Assignment:
Although the records contain pictures, none belong in the copy: restate word for word only the lines from the one with "конструкторы" through the one with "l’événement.", both included.

(Dataset entries)
---
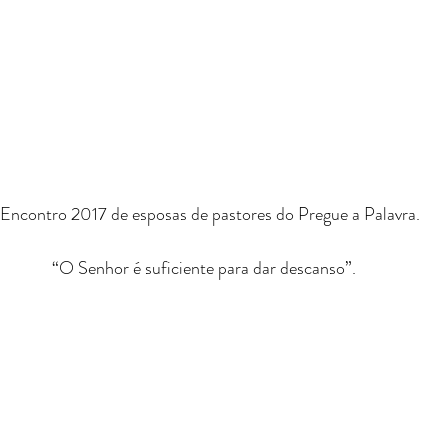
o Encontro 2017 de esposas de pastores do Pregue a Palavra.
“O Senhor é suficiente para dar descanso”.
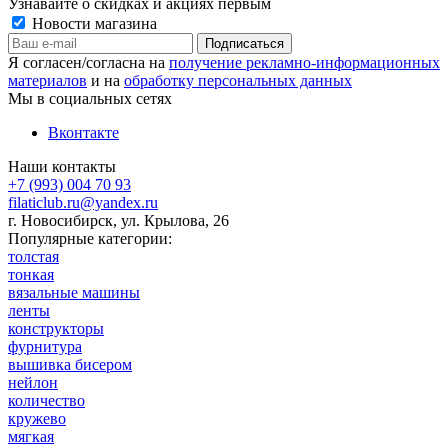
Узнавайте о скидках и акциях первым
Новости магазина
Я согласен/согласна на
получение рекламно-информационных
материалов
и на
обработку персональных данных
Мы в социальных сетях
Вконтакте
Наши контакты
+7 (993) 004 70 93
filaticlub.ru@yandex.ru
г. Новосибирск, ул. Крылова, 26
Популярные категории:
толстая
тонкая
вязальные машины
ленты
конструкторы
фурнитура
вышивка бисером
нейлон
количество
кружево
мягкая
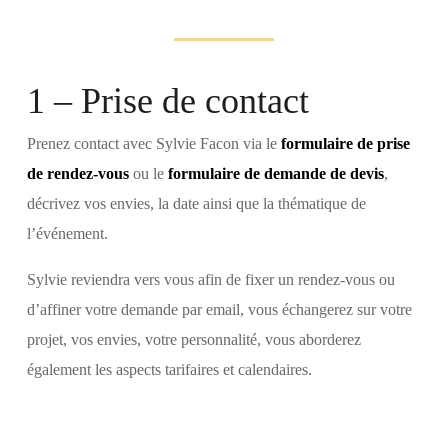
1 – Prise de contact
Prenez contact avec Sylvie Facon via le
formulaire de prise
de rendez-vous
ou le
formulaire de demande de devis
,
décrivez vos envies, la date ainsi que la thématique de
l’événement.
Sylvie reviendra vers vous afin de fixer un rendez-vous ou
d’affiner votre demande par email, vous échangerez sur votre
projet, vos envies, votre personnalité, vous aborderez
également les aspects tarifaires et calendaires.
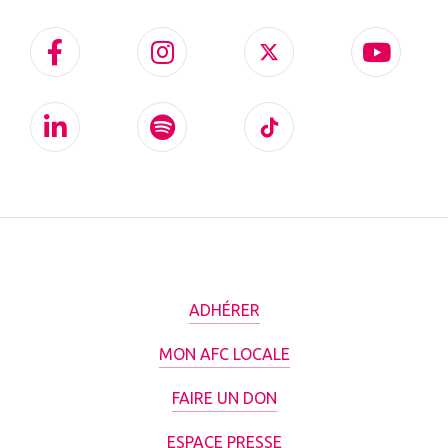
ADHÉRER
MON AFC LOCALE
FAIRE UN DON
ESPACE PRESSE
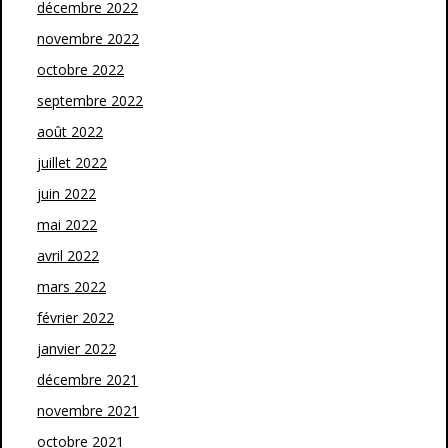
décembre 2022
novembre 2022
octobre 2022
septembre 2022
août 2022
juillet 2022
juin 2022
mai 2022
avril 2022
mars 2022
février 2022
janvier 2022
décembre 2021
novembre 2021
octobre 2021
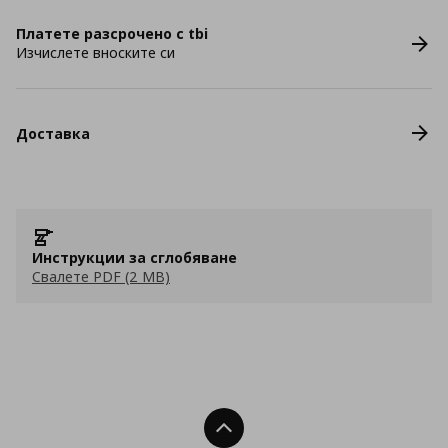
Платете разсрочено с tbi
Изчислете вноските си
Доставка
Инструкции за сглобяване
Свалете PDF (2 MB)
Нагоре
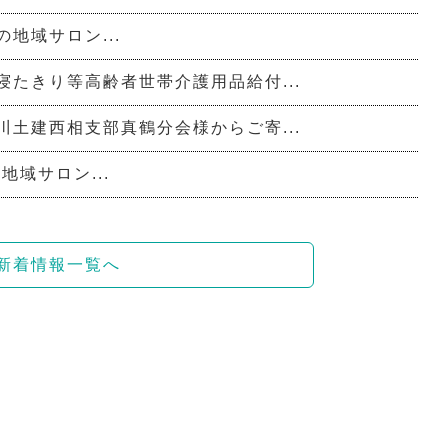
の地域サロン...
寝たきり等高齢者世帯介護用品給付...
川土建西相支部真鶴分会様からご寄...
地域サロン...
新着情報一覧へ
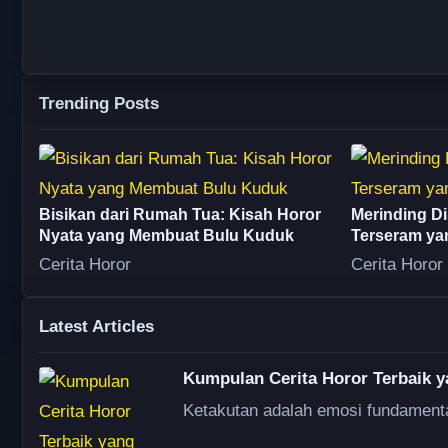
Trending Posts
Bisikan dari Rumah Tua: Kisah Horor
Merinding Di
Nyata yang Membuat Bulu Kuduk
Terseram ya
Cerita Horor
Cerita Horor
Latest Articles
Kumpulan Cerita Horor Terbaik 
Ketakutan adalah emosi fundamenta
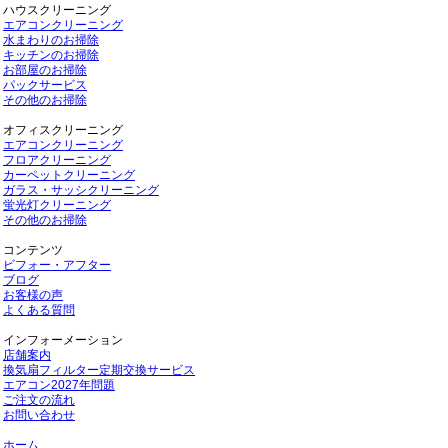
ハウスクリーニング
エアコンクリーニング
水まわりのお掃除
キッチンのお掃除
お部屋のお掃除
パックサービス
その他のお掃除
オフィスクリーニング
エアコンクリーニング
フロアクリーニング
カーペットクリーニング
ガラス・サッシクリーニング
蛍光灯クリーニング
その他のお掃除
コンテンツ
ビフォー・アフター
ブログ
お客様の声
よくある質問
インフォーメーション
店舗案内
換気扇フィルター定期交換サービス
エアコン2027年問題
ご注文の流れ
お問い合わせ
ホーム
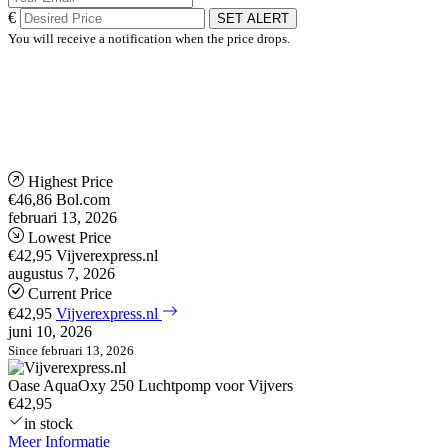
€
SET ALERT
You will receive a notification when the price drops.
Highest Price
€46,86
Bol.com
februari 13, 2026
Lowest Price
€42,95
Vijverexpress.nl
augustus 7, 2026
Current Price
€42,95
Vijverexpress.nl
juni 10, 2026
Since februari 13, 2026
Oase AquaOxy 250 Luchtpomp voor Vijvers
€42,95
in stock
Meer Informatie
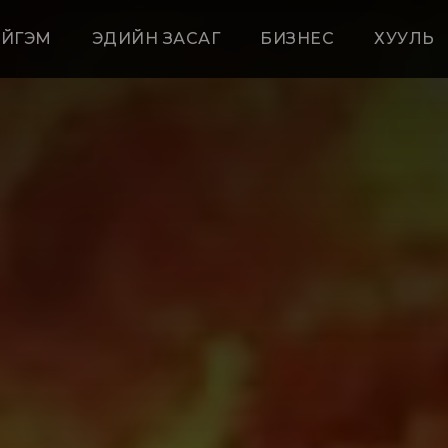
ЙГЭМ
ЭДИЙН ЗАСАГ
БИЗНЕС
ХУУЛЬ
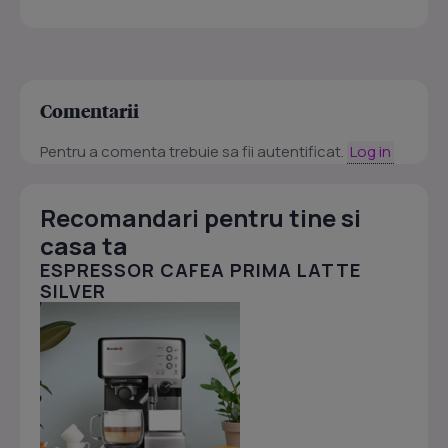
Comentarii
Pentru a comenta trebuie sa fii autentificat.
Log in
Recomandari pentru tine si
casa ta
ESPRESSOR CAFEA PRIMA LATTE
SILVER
---
Answer for the task:
конструкторы
фурнитура
вышивка бисером
нейлон
количество
кружево
мягкая
1 – Prise de contact
Prenez contact avec Sylvie Facon via le
formulaire de prise
de rendez-vous
ou le
formulaire de demande de devis
,
décrivez vos envies, la date ainsi que la thématique de
l’événement.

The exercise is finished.